Information shown:
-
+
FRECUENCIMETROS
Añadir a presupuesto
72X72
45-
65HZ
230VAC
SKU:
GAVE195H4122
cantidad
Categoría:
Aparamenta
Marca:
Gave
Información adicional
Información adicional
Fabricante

---

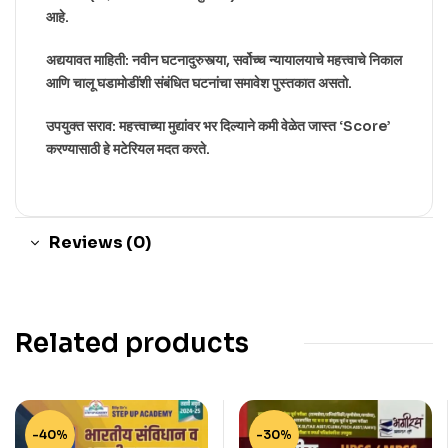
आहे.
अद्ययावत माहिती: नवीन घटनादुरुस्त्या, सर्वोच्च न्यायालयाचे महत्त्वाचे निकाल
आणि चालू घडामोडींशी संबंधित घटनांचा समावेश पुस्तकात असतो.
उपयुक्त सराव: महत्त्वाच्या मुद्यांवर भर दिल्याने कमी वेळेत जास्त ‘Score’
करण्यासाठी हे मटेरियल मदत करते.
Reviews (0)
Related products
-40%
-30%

==

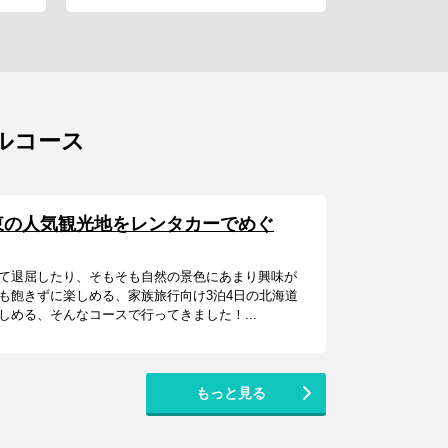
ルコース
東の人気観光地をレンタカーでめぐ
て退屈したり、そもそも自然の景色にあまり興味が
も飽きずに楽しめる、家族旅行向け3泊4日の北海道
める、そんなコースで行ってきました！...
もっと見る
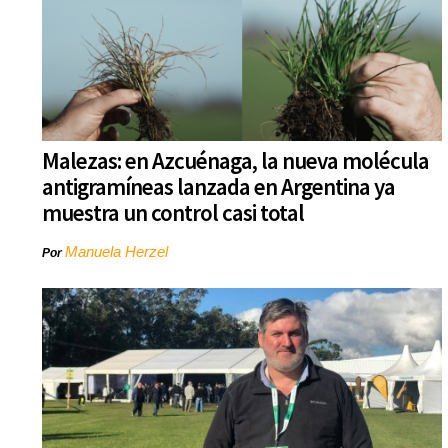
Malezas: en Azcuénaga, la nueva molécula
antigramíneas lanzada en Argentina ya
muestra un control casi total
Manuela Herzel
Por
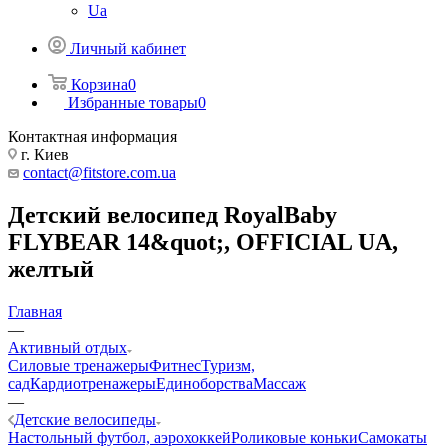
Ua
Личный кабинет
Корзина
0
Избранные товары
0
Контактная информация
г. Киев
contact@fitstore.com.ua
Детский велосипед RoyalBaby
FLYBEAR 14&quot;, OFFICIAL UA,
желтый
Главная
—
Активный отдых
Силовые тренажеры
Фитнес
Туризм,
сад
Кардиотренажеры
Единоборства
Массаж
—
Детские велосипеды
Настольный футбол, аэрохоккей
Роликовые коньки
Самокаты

Required action:
Of the records above, print only the lines from the one containing "も飽きずに楽しめる、家族旅行向け3泊4日の北海道" through the one containing "Силовые тренажеры", inclusive and unaltered, leaving out pictures.

Completed task:
も飽きずに楽しめる、家族旅行向け3泊4日の北海道
める、そんなコースで行ってきました！...
もっと見る
Malezas: en Azcuénaga, la nueva molécula
antigramíneas lanzada en Argentina ya
muestra un control casi total
Manuela Herzel
Por
Ua
Личный кабинет
Корзина
0
Избранные товары
0
Контактная информация
г. Киев
contact@fitstore.com.ua
Детский велосипед RoyalBaby
FLYBEAR 14&quot;, OFFICIAL UA,
желтый
Главная
—
Активный отдых
Силовые тренажеры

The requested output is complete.